Prime Minister Benjamin Netanyahu and his coalition partners agreed Monday to delay by a week a vote on a controversial Knesset bill that would rein in Israel’s top court, after the head of the Supreme Court refused to meet him otherwise.
Supreme Court President Esther Hayut said in a statement on Monday that the Prime Minister’s Office had contacted her to set up the meeting and she was willing to accept the invitation. However, she conditioned it on delaying a vote by the Ministerial Committee for Legislation, scheduled for the same day, for at least a week.
Netanyahu turned to Justice Minister Ayelet Shaked, who along with Education Minister Naftali Bennett were pushing to advance the legislation, and she agreed to the postponement.
Netanyahu and Shaked are now scheduled to meet with Hayut and the court’s vice president, Hanan Meltzer, on Sunday morning.
The proposed legislation would allow 61 out of the Knesset’s 120 members to re-approve a law struck down by the Supreme Court, effectively giving any government the ability to quash the ruling.
The legislation would take the form of a passage added to the Basic Law: Human Dignity and Liberty. With no constitution, Israel’s basic laws set the parameters of the balance of power between different branches of government.
The meeting with Hayut follows the advice of Attorney General Avichai Mandelblit, who told the prime minister that in order for the legislation to proceed, Netanyahu would first have to meet with her. Mandelblit himself said he would consider supporting legislation that empowered the Knesset to restore a law ruled as illegal by the High Court only if at least 70 Knesset members voted to do so.
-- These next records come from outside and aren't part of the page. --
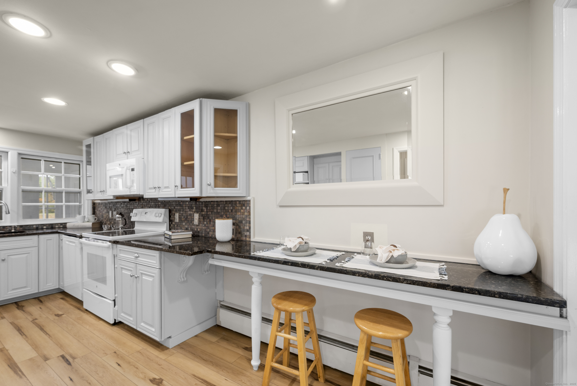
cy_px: 193
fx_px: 241
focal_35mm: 15
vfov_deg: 77.4
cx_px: 288
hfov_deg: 100.4
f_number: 8
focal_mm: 15
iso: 400
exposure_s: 1/13
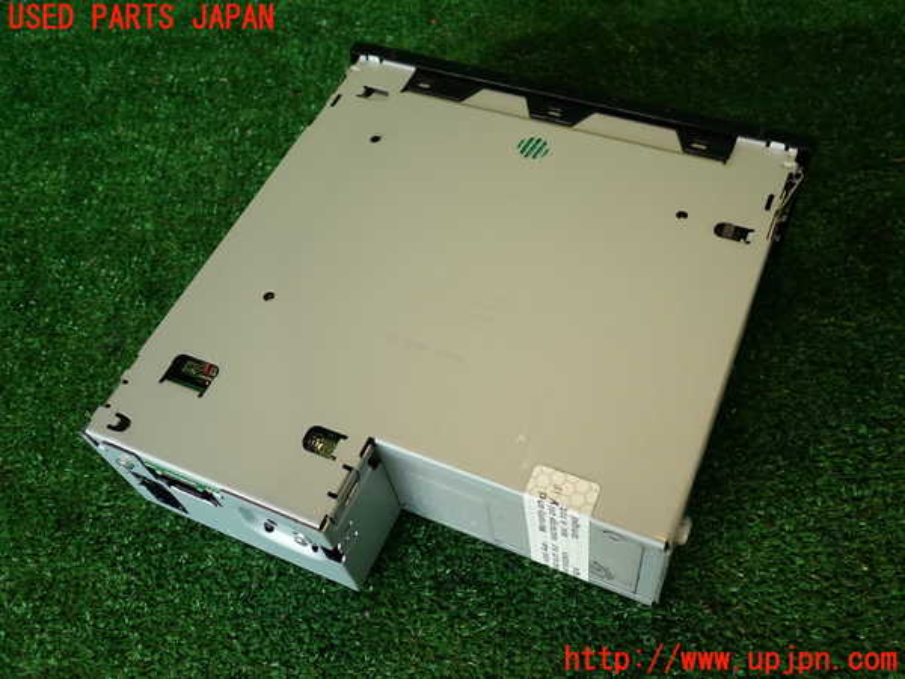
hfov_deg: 56.8
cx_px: 452
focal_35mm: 32
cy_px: 340
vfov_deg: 44.2
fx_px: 837
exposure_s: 1/60
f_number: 2.4
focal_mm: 5.79
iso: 100
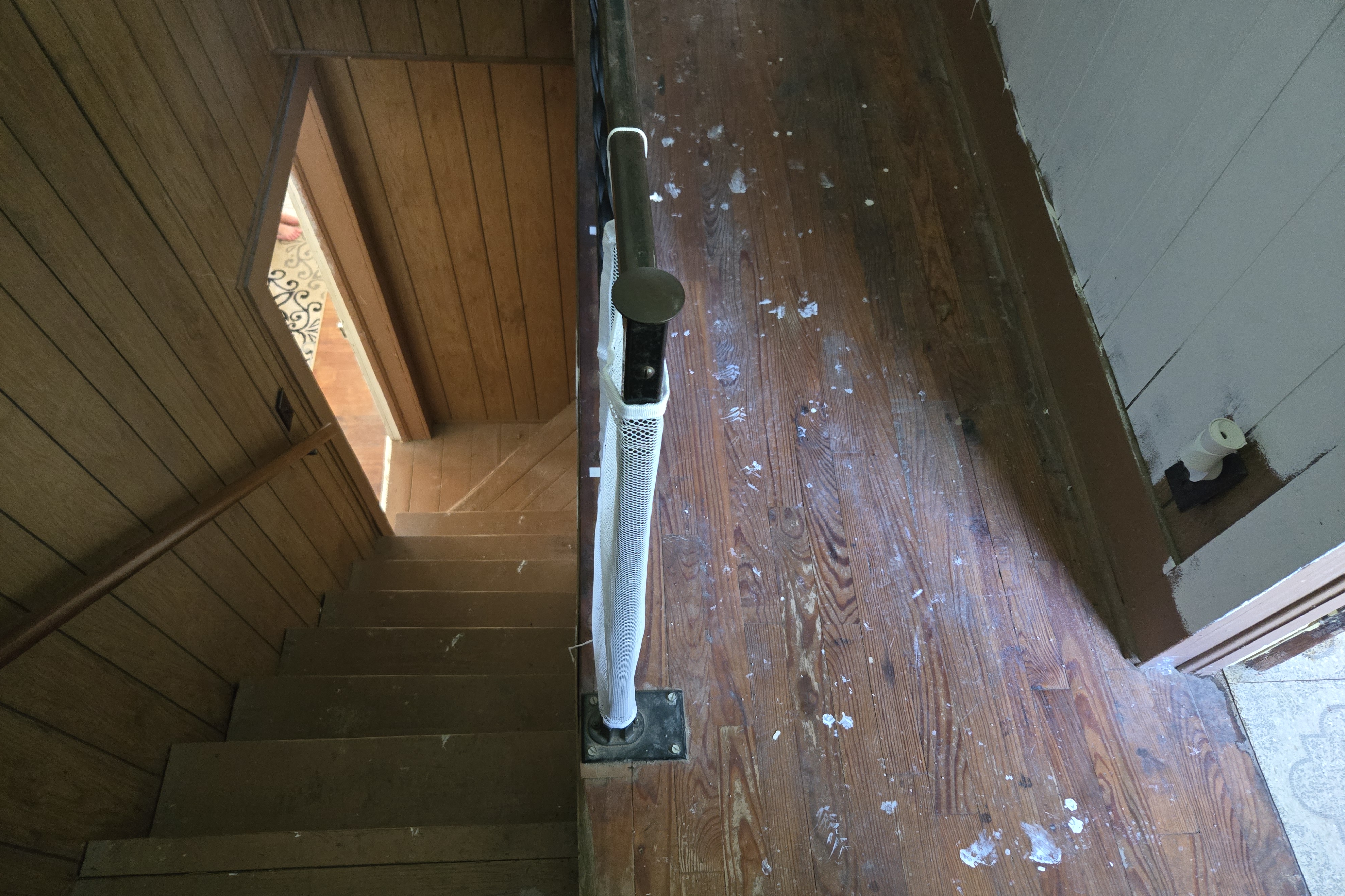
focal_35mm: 24
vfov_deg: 53.1
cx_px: 672
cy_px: 488
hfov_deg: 73.7
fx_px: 897
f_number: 1.8
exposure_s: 1/60
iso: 1600
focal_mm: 5.4
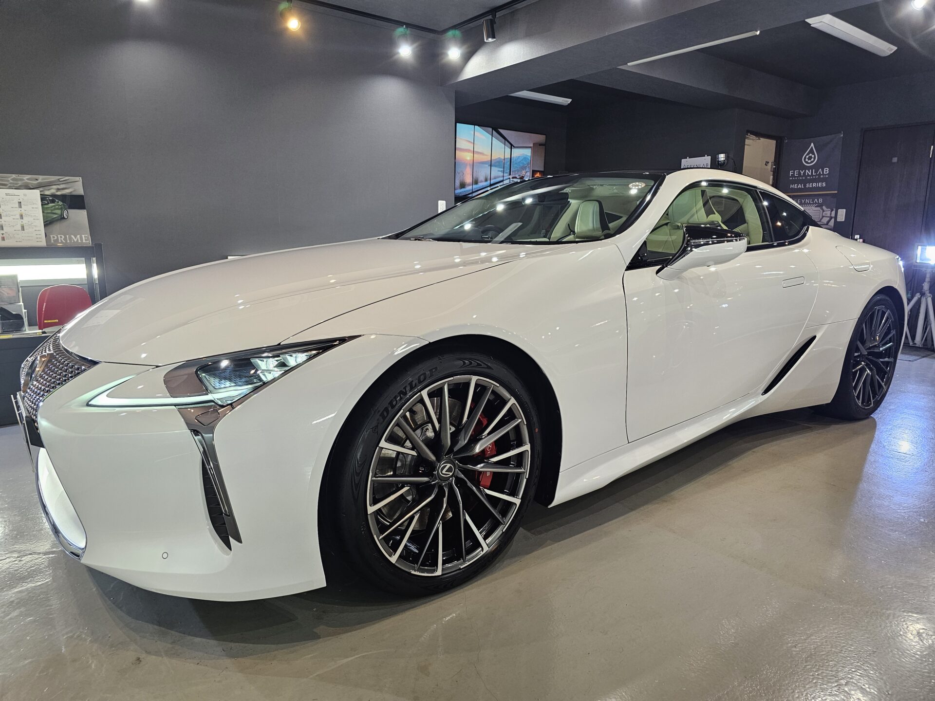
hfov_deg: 73.9
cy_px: 350
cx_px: 468
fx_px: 621
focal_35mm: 23
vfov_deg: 58.9
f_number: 1.7
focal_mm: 6.3
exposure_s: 1/100
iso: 200
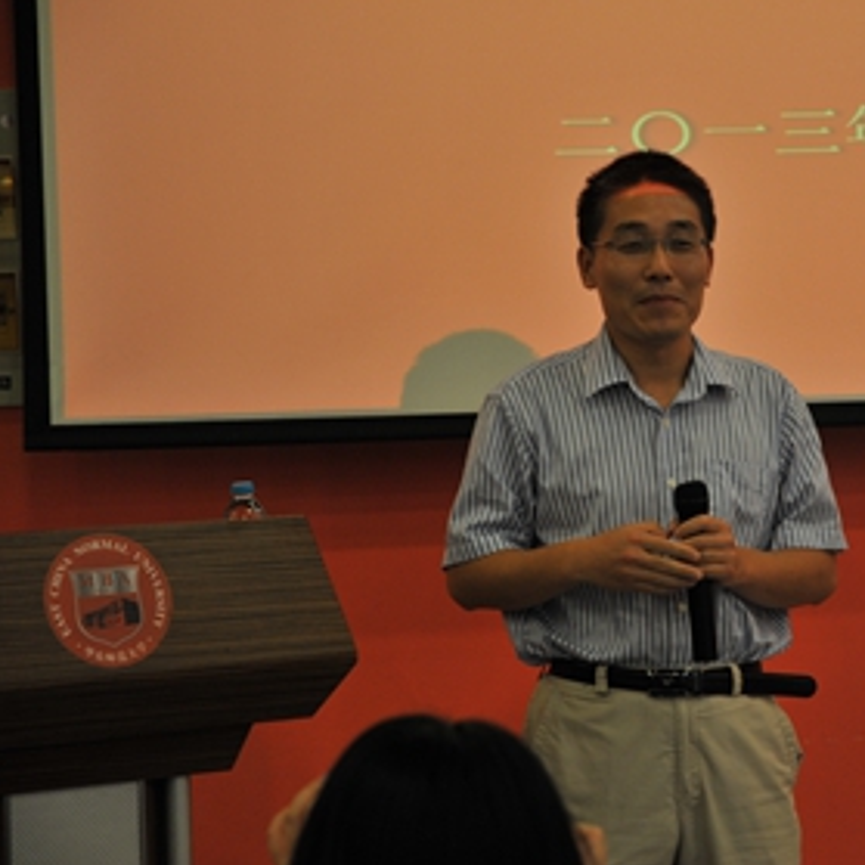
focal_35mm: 144
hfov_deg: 12.1
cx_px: 685
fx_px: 4071
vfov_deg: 12.1
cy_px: 429
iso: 400
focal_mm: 70
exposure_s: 1/60
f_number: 4.5
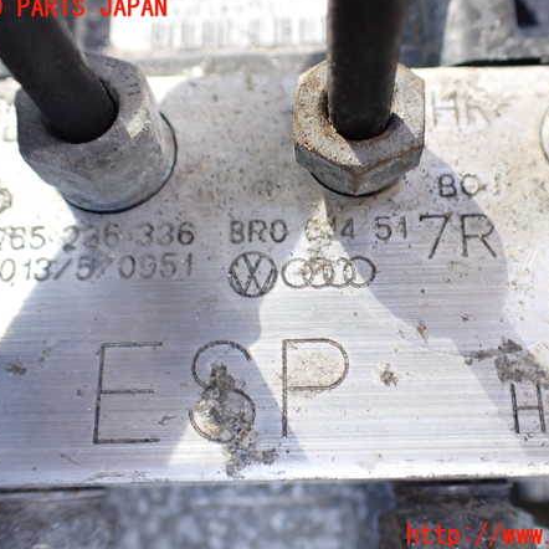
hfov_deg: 45.9
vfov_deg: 46.0
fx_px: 646
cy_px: 272
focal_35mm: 36
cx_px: 314
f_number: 2.3
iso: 320
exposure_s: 1/125
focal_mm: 5.4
Hayut is expected to tell Netanyahu and Shaked that she strongly objects to court rulings being overturned with a simple majority. The Ynet news site reported that the court would accept the legislation if it would require a two-thirds majority, or 80 MKs, but that Hayut may compromise to accept on 75 MKs being able to overturn a ruling. Coalition partners Likud and Kulanu are reportedly prepared to require 65 MKs, while Bennett and Shaked’s Jewish Home insist that a majority of 61 MKs should be enough.
“Our demand to legislate the version that has 61 MKs is no surprise,” Bennett tweeted Monday. “Likud is signed on an explicit coalition agreement with us. Agreements must be honored. I expect Likud’s full support this coming Sunday. We’ll bring back the correct balance between the [legislative and judicial] branches.”
The Jewish Home party has long campaigned for clipping the wings of what it regards as an overly liberal Supreme Court, and Shaked, the party’s number two, has succeeded in having several conservative candidates appointed to the top bench.
The idea of legislating to alter the balance between the judicial and executive arms of government has gathered steam lately, particularly after a recent ruling by the court blocking deportations of African migrants.
Earlier this month Netanyahu met with former Supreme Court president Aharon Barak in an apparent effort to show he is seeking middle ground on the issue, Hadashot news reported.
According to the report, the meeting with Barak, a symbol of the power of the court, was meant to underline Netanyahu’s commitment to the justice system in general and the High Court in particular.